Professor emeritus described his experience in concentration campus for a public administration leadership event.
By Sabrina Griffith
Kindness from captors helped a professor emeritus from this college survive concentration camps during the Holocaust during World War II, he told students March 24 during a lecture that is part of a leadership series for the public administration program.
“Had there not been kind people with kind deeds, we would not have survived,” Dr. William Samelson, retired foreign languages professor, said in Oppenheimer Learning Center.
One of the Nazi supervisors, an engineer, was one of the good people, he said. When Samelson looked in his eyes, he could see kindness.
The engineer asked if he could mop the floor, and Samelson said yes even though he noticed the floor was clean and he had never mopped before.
Samelson said he learned to never say no when asked to do something no matter how difficult the task.
After mopping, he found a newspaper with a sandwich on it, and he was very hungry, so despite the risk, he ate it.
“If I am going to die, I will die with a full stomach,” he said.
The engineer told him he did a good job and to come back tomorrow; the next day there was another sandwich. Samelson said there were 32 tomorrows.
That engineer prolonged lives, but Samelson never got his name.
When Samelson was 10, he began to follow Adolf Hitler’s speeches on the radio.

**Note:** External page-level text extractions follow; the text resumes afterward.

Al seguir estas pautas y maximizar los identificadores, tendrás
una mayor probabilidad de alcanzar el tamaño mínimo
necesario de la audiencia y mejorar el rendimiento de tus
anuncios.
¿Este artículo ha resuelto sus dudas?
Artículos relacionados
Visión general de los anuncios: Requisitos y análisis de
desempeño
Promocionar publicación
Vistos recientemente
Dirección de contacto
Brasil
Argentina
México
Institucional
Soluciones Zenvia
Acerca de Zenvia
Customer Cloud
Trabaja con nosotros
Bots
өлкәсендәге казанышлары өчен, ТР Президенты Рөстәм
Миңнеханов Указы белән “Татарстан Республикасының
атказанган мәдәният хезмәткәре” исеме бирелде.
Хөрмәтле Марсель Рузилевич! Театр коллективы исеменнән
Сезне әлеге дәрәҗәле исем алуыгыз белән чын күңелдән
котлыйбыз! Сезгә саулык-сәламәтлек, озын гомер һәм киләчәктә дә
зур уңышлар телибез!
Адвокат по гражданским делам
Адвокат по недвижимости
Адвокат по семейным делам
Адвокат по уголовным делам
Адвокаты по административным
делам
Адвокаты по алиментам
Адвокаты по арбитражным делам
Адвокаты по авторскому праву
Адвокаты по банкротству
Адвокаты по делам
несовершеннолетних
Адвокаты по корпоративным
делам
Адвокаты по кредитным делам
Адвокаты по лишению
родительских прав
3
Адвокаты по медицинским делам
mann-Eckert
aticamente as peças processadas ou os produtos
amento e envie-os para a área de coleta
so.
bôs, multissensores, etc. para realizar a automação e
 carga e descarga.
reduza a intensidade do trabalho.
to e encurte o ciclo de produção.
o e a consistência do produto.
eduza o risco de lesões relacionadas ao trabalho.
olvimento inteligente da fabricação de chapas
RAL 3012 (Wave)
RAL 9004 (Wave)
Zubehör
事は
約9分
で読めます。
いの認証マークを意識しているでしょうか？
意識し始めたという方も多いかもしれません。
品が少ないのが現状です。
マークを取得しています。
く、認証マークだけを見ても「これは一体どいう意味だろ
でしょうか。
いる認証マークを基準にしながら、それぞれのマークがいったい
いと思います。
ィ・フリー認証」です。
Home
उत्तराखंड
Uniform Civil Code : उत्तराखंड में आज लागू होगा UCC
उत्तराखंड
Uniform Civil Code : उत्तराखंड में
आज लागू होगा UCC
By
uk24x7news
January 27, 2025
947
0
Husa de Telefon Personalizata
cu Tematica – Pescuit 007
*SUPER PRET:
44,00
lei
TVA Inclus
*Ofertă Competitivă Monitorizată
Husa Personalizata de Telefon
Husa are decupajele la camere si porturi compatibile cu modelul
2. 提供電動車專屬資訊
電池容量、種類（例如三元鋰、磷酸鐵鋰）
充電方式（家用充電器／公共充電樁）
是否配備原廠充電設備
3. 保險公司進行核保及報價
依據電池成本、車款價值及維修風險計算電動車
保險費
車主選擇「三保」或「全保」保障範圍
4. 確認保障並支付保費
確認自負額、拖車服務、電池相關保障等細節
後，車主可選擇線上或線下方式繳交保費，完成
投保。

He said Hitler spoke about hatred and called Jewish people vermin.
Samelson said his family was of modest means. His father was a tailor who made women’s clothing and his mother helped his father’s business in the evenings after she put the children to bed.
Samelson said the Germans first attacked Poland around 5 a.m. Sept. 1, 1939.
“It was a terrifying experience,” Samelson said.
Samelson said the Polish government had made preparations but it was overwhelming and people where running to bomb shelters when they heard the sirens.
Soon bodies were lying on the cobblestone streets, and there was blood everywhere.
Before the attack, he looked at one of the Nazi soldiers and noticed a belt that had an eagle holding a swastika with a saying in German that said “God with us.”
He told his grandpa and grandma he saw people who believe in God so they cannot be evil and will not do his family harm.
When another group of soldiers came, called the Schutzstaffel (SS), so did 40 acres of fence.
The Jewish people who lived around that area were moved into the fenced area called Pioerkow and had to share their apartments. This was the first ghetto established in the war.
They were given food rations and had a few nurses but no doctors.
Samelson said some of the concentration camps set up by the Nazis were labor camps and others were extermination camps.
A schoolmate’s father told them when he went out on job trips he would see what he thought was a factory because there was smoke coming from a chimney, but once he smelled that air, he came to the realization it was burning flesh.
Samelson said the man could never forget that day.
“When you smell that terrible smell, it will never leave your nostrils,” the man told Samelson. “For the first time, we knew we were being exterminated.”
Samelson had separated from his family for the first time, and each moved from one camp to another.
When Samelson and his family were first separated, one of the officers motioned people left and right, and people started to realize the elderly, disabled and mothers with small children were moved to the left, while the healthy were moved to the right.
Samelson said when he was at the front, he was considered “qualified” and was holding a violin his grandfather had taught him to play, and the officer told him to play something. He played all the German composers and Hitler’s favorite songs.
Some of the SS soldiers had tears.
“I thought when I was playing that I would save some lives.”
However, the officer who asked him to play took the violin and smashed it on his head.
Meanwhile, he said his mother was either to go right or left, but to go right she had to “throw away her trash,” and the officer pointed at his little sister.
Instinctively she went to the left, and Samelson and his family never heard from either of them again.
Samelson was transported to a concentration camp where he worked with dangerous chemicals and almost starved. The kind engineer helped him survive.
On May 1, 1945, he and his brother were hiding in a barrack and saw boots that did not belong to Nazis. They realized it was an ally who came to help them.
The man carried both of them to an ambulance. He spent 6 ½ months in rehabilitation.
In 1948, he came to the United States with nothing but a promise to himself to graduate high school with his German peers in about a year and a half.
He had to have a tutor because he hadn’t been to school in 6 ½ years. He said the tutor taught him how to learn academic subjects and how to love again.